Jeffrey S. Schachar, Catherine A. Matthews


The purpose of this article is to perform a scoping review of the medical literature regarding the efficacy, safety, and cost of robotic-assisted procedures for repair of pelvic organ prolapse in females. Sacrocolpopexy is the “gold standard” repair for apical prolapse for those who desire to maintain their sexual function, and minimally-invasive approaches offer similar efficacy with fewer risks than open techniques. The introduction of robotic technology has significantly impacted the field, converting what would have been a large number of open abdominal sacrocolpopexy (ASC) procedures to a minimally-invasive approach in the United States.

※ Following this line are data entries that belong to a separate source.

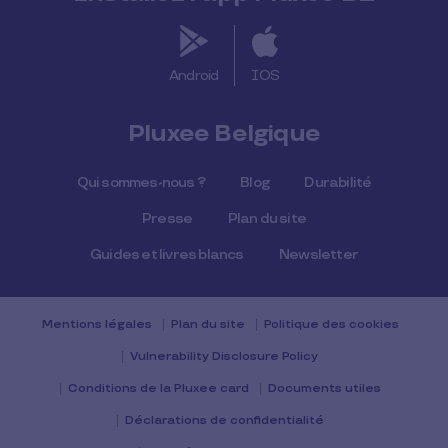
Android
IOS
Pluxee Belgique
Qui sommes-nous ?
Blog
Durabilité
Presse
Plan du site
Guides et livres blancs
Newsletter
Mentions légales
Plan du site
Politique des cookies
Vulnerability Disclosure Policy
Conditions de la Pluxee card
Documents utiles
Déclarations de confidentialité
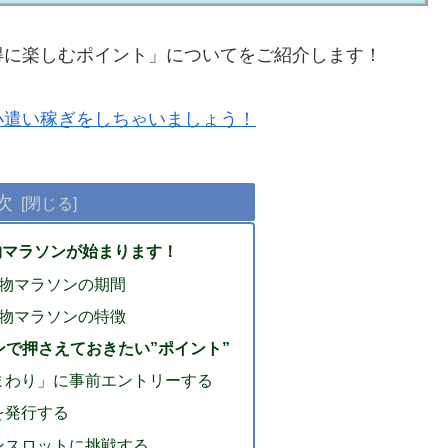
得に楽しむポイント」についてをご紹介します！
軽にお小遣い稼ぎをしちゃいましょう！
次
物マラソンが始まります！
い物マラソンの期間
い物マラソンの特徴
で押さえておきたい”ポイント”
まわり」に事前エントリーする
を発行する
ンスロットに挑戦する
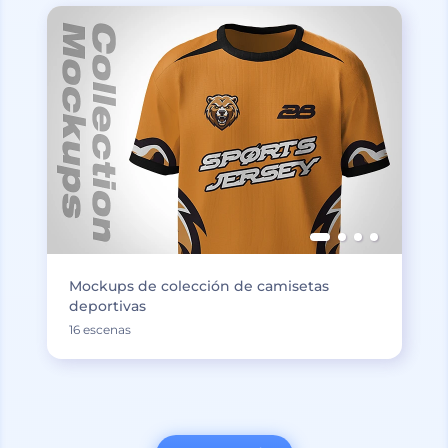
Mockups de colección de camisetas
deportivas
16 escenas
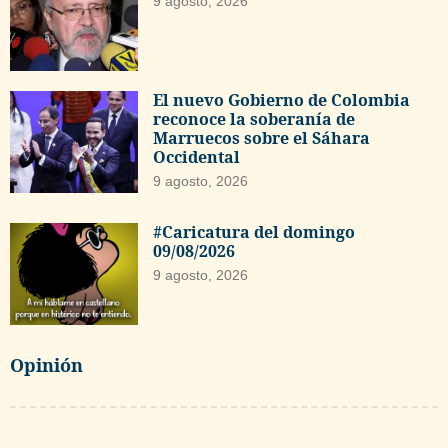
9 agosto, 2026
El nuevo Gobierno de Colombia
reconoce la soberanía de
Marruecos sobre el Sáhara
Occidental
9 agosto, 2026
#Caricatura del domingo
09/08/2026
9 agosto, 2026
Opinión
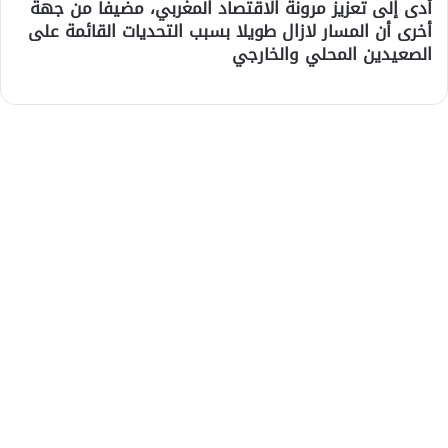
أدى إلى تعزيز مرونة الاقتصاد المغربي، مضيفا من جهة
أخرى أن المسار لازال طويلا بسبب التحديات القائمة على
الصعيدين المحلي والخارجي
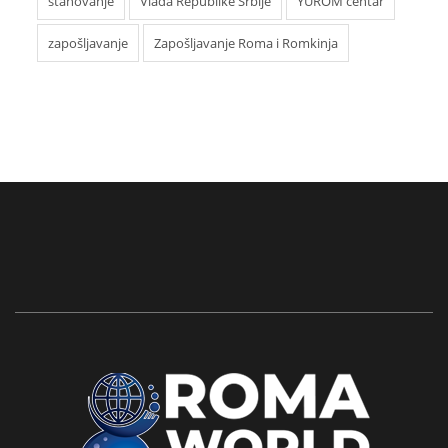
stanovanje
Vlada Republike Srbije
YUROM centar
zapošljavanje
Zapošljavanje Roma i Romkinja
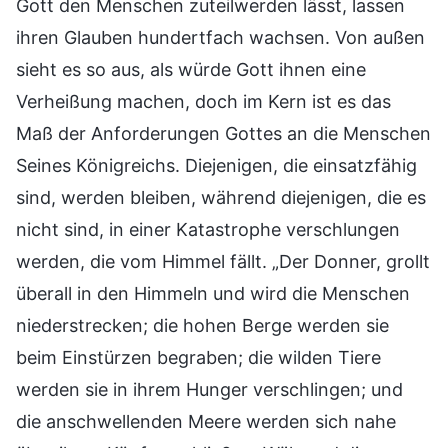
Gott den Menschen zuteilwerden lässt, lassen
ihren Glauben hundertfach wachsen. Von außen
sieht es so aus, als würde Gott ihnen eine
Verheißung machen, doch im Kern ist es das
Maß der Anforderungen Gottes an die Menschen
Seines Königreichs. Diejenigen, die einsatzfähig
sind, werden bleiben, während diejenigen, die es
nicht sind, in einer Katastrophe verschlungen
werden, die vom Himmel fällt. „Der Donner, grollt
überall in den Himmeln und wird die Menschen
niederstrecken; die hohen Berge werden sie
beim Einstürzen begraben; die wilden Tiere
werden sie in ihrem Hunger verschlingen; und
die anschwellenden Meere werden sich nahe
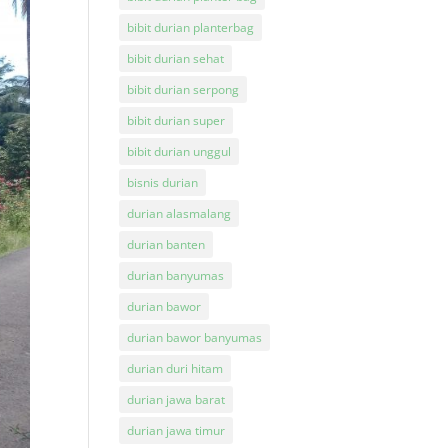
bibit durian planterbag
bibit durian sehat
bibit durian serpong
bibit durian super
bibit durian unggul
bisnis durian
durian alasmalang
durian banten
durian banyumas
durian bawor
durian bawor banyumas
durian duri hitam
durian jawa barat
durian jawa timur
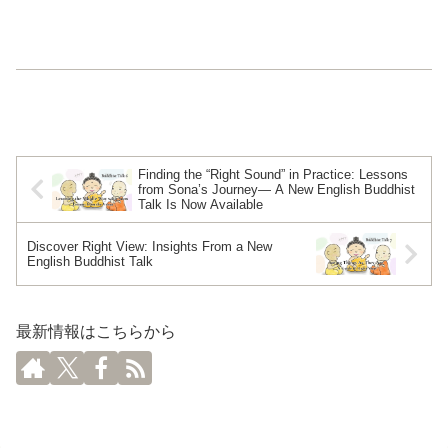
Finding the “Right Sound” in Practice: Lessons
from Sona’s Journey— A New English Buddhist
Talk Is Now Available
Discover Right View: Insights From a New
English Buddhist Talk
最新情報はこちらから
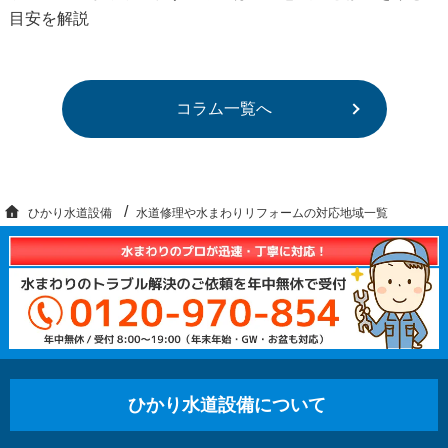
目安を解説
コラム一覧へ
ひかり水道設備
水道修理や水まわりリフォームの対応地域一覧
ひかり水道設備について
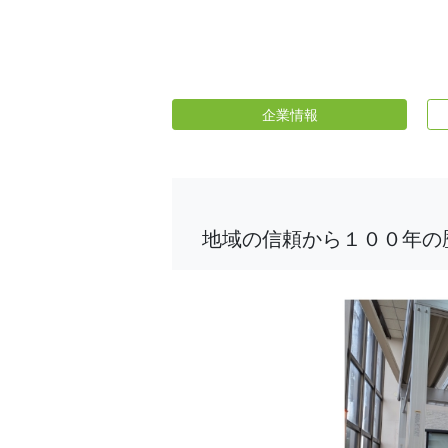
企業情報
地域の信頼から１００年の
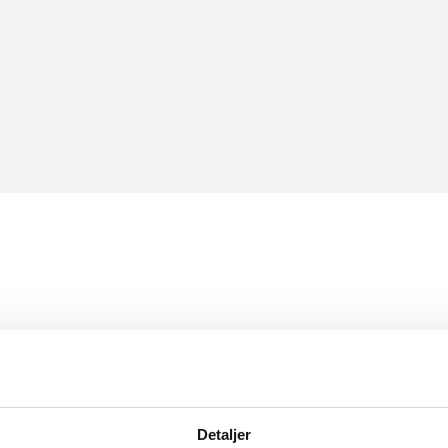
Detaljer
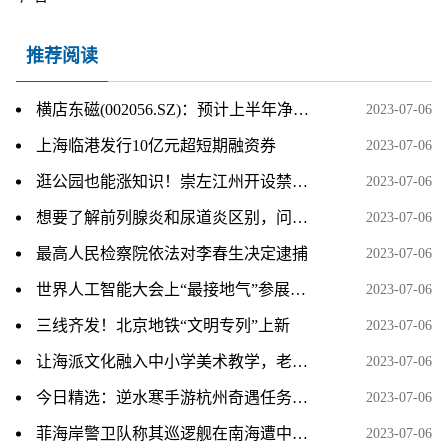
推荐阅读
横店东磁(002056.SZ)：预计上半年净利润同比增长48%～58%
2023-07-06
上海临港发行10亿元超短期融资券
2023-07-06
逛公园也能涨知识！崇左江州开设禁毒主题公园
2023-07-06
想要了解前列腺炎和尿道炎区别，问诊可以到江西抚州博大男科医院
2023-07-06
最高人民检察院依法对李春生决定逮捕
2023-07-06
世界人工智能大会上“最接地气”参展商：中西部县域数字就业中心组团亮相
2023-07-06
三线齐发！北京地铁“文明专列”上新
2023-07-06
让海派文化融入中小学美术教学，老师们这样说……
2023-07-06
今日精选：逆水寒手游杭州奇遇任务视频攻略分享
2023-07-06
菲海岸警卫队称其巡逻舰在南海遭中国海警船“危险阻挠”，外交部回应 天天热讯
2023-07-06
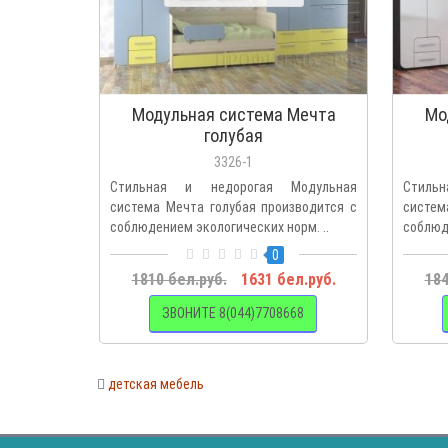
Модульная система Мечта
Мо
голубая
3326-1
Стильная и недорогая Модульная
Стиль
система Мечта голубая производится с
систем
соблюдением экологических норм. ..
соблюд
0
1810 бел.руб.
1631 бел.руб.
184
ЗВОНИТЕ 8(044)7708668
детская мебель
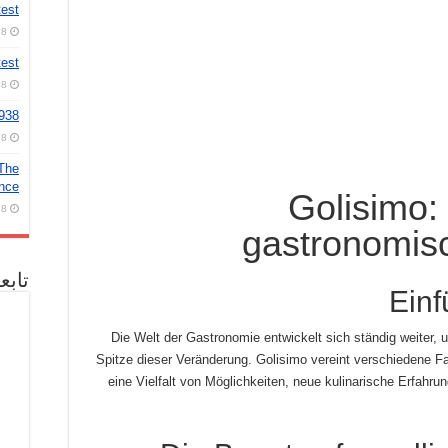
test
8 أغسطس، 2026
test
8 أغسطس، 2026
2938
8 أغسطس، 2026
 The
ence
Golisimo:
8 أغسطس، 2026
gastronomis
تابع
Einf
Die Welt der Gastronomie entwickelt sich ständig weiter, 
Spitze dieser Veränderung. Golisimo vereint verschiedene F
eine Vielfalt von Möglichkeiten, neue kulinarische Erfah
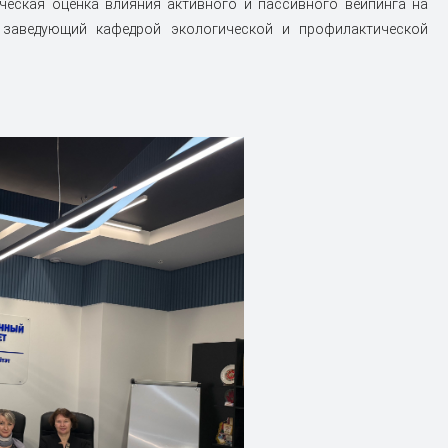
ческая оценка влияния активного и пассивного вейпинга на
заведующий кафедрой экологической и профилактической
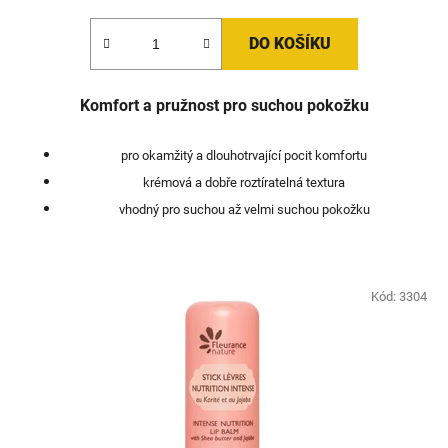
DO KOŠÍKU
Komfort a pružnost pro suchou pokožku
pro okamžitý a dlouhotrvající pocit komfortu
krémová a dobře roztíratelná textura
vhodný pro suchou až velmi suchou pokožku
Kód:
3304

Newer techniques such as nerve-sparing dissection at the sacral promontory, use of the iliopectineal ligaments and natural orifice vaginal sacrocolpopexy may improve patient outcomes. Prolapse recurrence is consistently noted in at least 10% of patients regardless of route of mesh placement. Ancillary factors including pre-operative prolapse stage, retention of the cervix, type of mesh implant, and genital hiatus (GH) size all adversely affect surgical efficacy, while trainees do not. Minimally-invasive apical repair procedures are suited to early recovery after surgery protocols but may not be appropriate for all patients. Studies evaluating longer-term outcomes of robotic sacrocolpopexies are needed to understand the relative risk/benefit ratio of this technique. With several emerging robotic platforms with improved features and a focus on decreasing costs, the future of robotics seems bright.